Geschichte der Juden in Telgte

19. Jahrhundert

Blick auf den Turm der Synagoge

Das 19. Jahrhundert begann mit gewal­ti­gen Umbrüchen und neu­en poli­ti­schen Konstellationen. Bis 1815 wech­sel­te die poli­ti­sche Zugehörigkeit Telgtes vier­mal: Fürstbistum Münster, Preußen, Frankreich und wie­der Preußen.

Unter der fran­zö­si­schen Herrschaft erhiel­ten die Juden die vol­le bür­ger­li­che Gleichberechtigung. Der Bürgermeister Schulz urteil­te 1818 in einem Bericht an die preu­ßi­sche Behörde, dass die Juden trotz der bür­ger­li­chen Freiheiten die »alten Juden geblie­ben sind« und sich nicht »natio­na­li­sie­ren«. Von den 12 Familien sei­en 10 Viehhändler, Metzger oder Kaufleute, die »neben­her ihren Schacher treiben«.
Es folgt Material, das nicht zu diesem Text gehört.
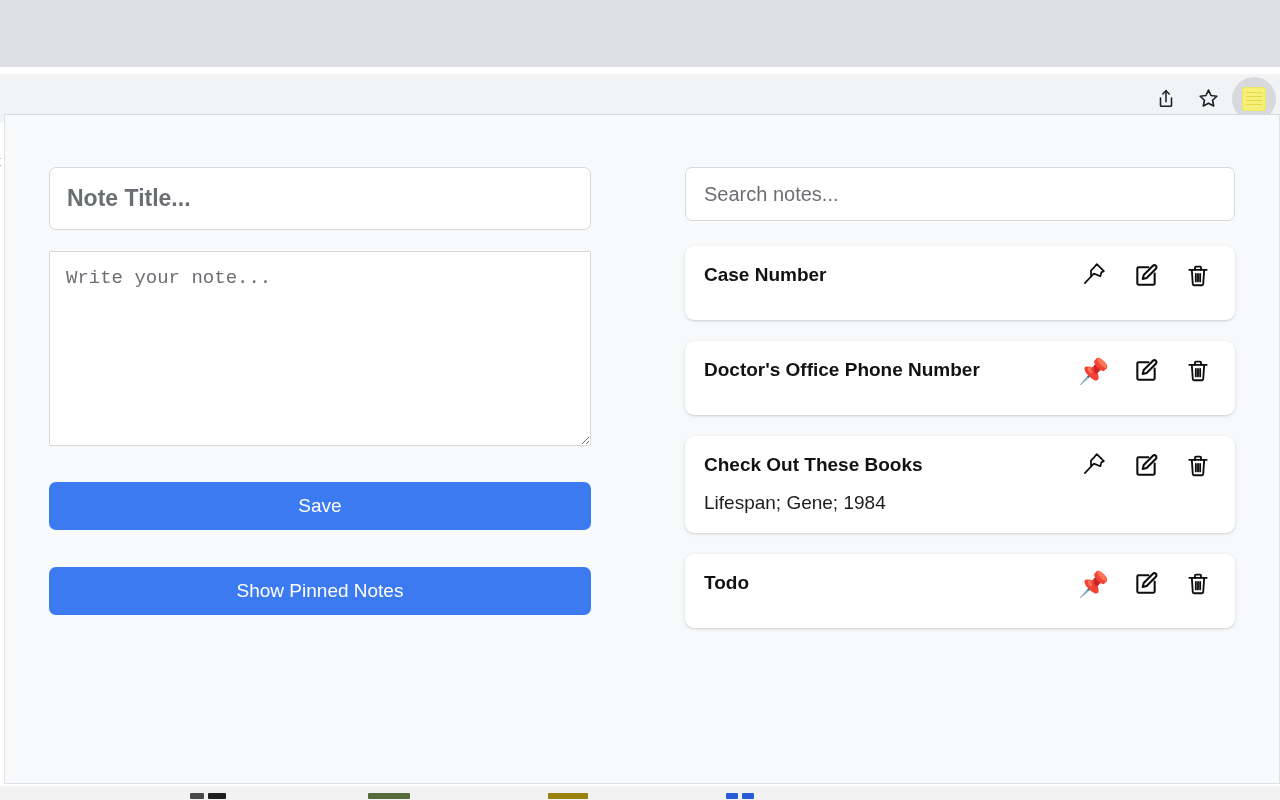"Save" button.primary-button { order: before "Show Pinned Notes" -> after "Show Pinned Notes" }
Die Gemeinde wuchs nach und nach und erreich­te 1842 mit 87 Personen ihren höchs­ten Stand und lag damit im Münsterland mit einem Bevölkerungsanteil von ca. 3,5 % an der Spitze aller Gemeinden. Gegen Ende des Jahrhunderts nahm die­se Zahl ste­tig ab. 1875 wur­de eine neue grö­ße­re Synagoge mit Schule gebaut. Diese konn­te aber nur rund 10 Jahre von der jüdi­schen Gemeinde finan­ziert werden.
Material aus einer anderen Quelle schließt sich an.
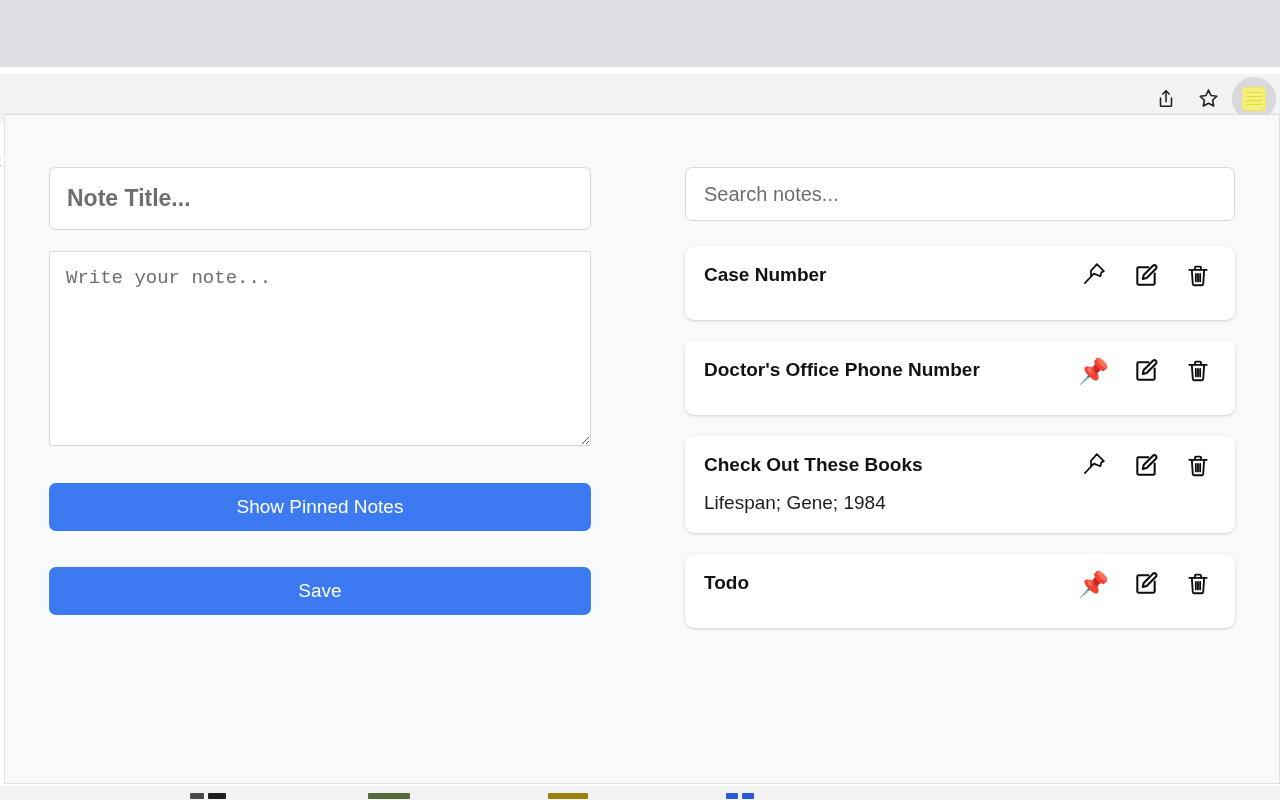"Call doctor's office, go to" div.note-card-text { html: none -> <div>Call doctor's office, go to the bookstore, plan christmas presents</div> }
Blick auf den Turm der Synagoge

Telgte, Königsstraße
Blick auf den Turm der Synagoge (Stadtarchiv Telgte)

Neue Synagoge, Bauzeichnung 1875

Neue Synagoge, Bauzeichnung 1875 (Stadtarchiv Telgte)
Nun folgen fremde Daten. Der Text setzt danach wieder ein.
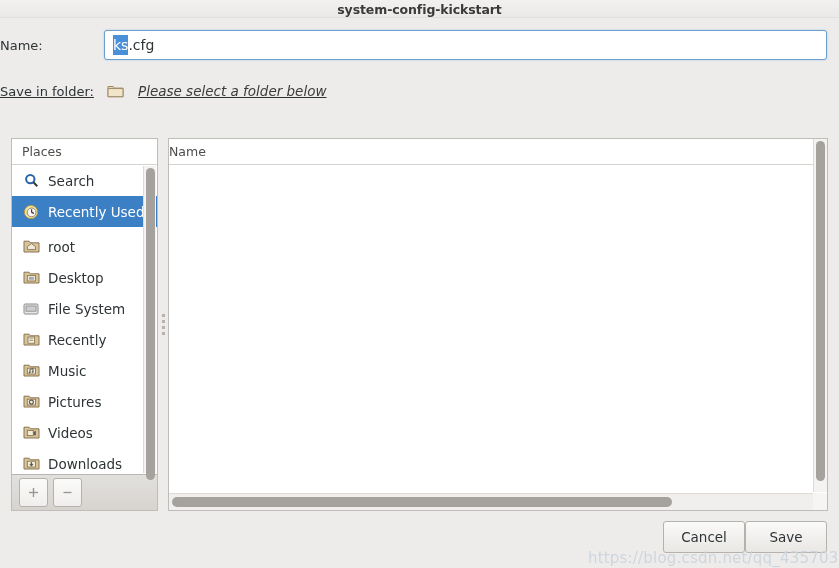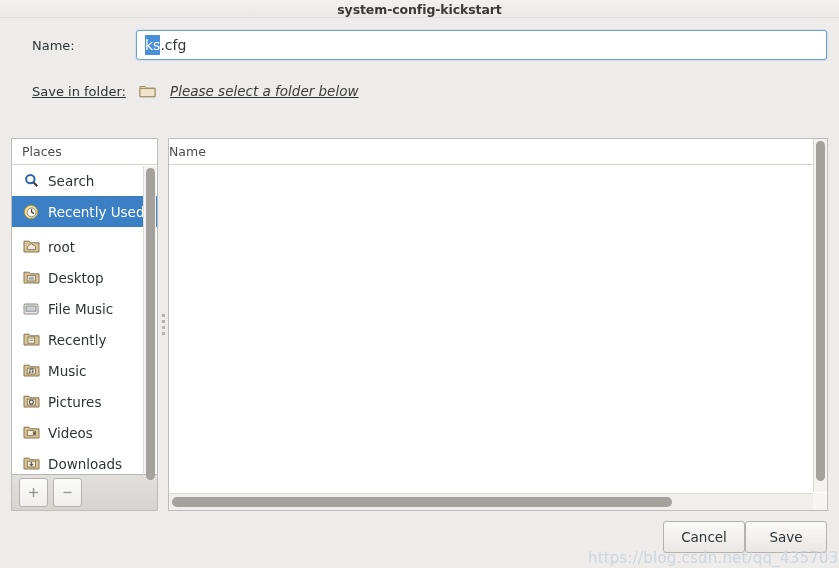"Name:" .row-label { margin-left: 32px -> none }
A. Petermann: Aquarell, Privatbesitz

A. Petermann: Aquarell, Privatbesitz

Antisemitische Hetze

Die gegen Ende des Jahrhunderts auf­kom­men­de anti­se­mi­ti­sche Hetze mach­te auch vor Telgte nicht halt. Die Hetzschrift »Der Talmud-Jude« des Münsteraner Theologen August Rohling (1872) ver­gif­te­te das Klima zwi­schen Juden und Christen.

Amtmann Schirmer und Pfarrer Neuwöhner baten 1892 in einem Aufruf alle Telgter, durch ihre Unterschrift zu erklä­ren, dass sie die Versammlung mit dem Antisemiten Dr. König aus Witten zur »Judenfrage« boy­kot­tie­ren sollten.

Amtmann Bernhard Schirmer

Amtmann Bernhard Schirmer (Stadtarchiv Telgte)

Heinrich Neuwöhner

Pfarrer Heinrich Neuwöhner (Stadtarchiv Telgte)

 

 

 

 

 

 

 

 

»Unterzeichnete erklä­ren hier­mit durch Namensunterschrift, dass sie die beab­sich­tig­te Erörterung der Judenfrage in unse­rer Gemeinde und den ange­kün­dig­ten Vortrag des Dr. König aus Witten nicht allei­ne für unnütz son­dern für Frieden stö­rend und auf­rei­zend zu Reibereien und Unfrieden hal­ten. Jeder Frieden lie­ben­de Bürger wird des­halb ersucht, die Versammlung zu vermeiden.«

 

Amtsdiener Sauerland

1905 Heinrich Sauerland, der Telgter Ausrufer (Stadtarchiv Telgte)

Der Amtsdiener Heinrich Sauerland ging mit die­sem Schreiben von Haus zu Haus und bat um die Unterschrift. 173 Unterschriften kamen zusam­men; das war etwa ein Drittel der Telgter Haushalte. Das ist die ers­te Bürgerbefragung zu einem aktu­el­len gesell­schaft­li­chen Problem, das in Telgte doku­men­tiert ist.

Der 1892 gegrün­de­te »Antisemitenverein« blieb ohne Erfolg, weil Kirche und Politik gemein­sam mit der Mehrheit der Bürger dage­gen opponierten.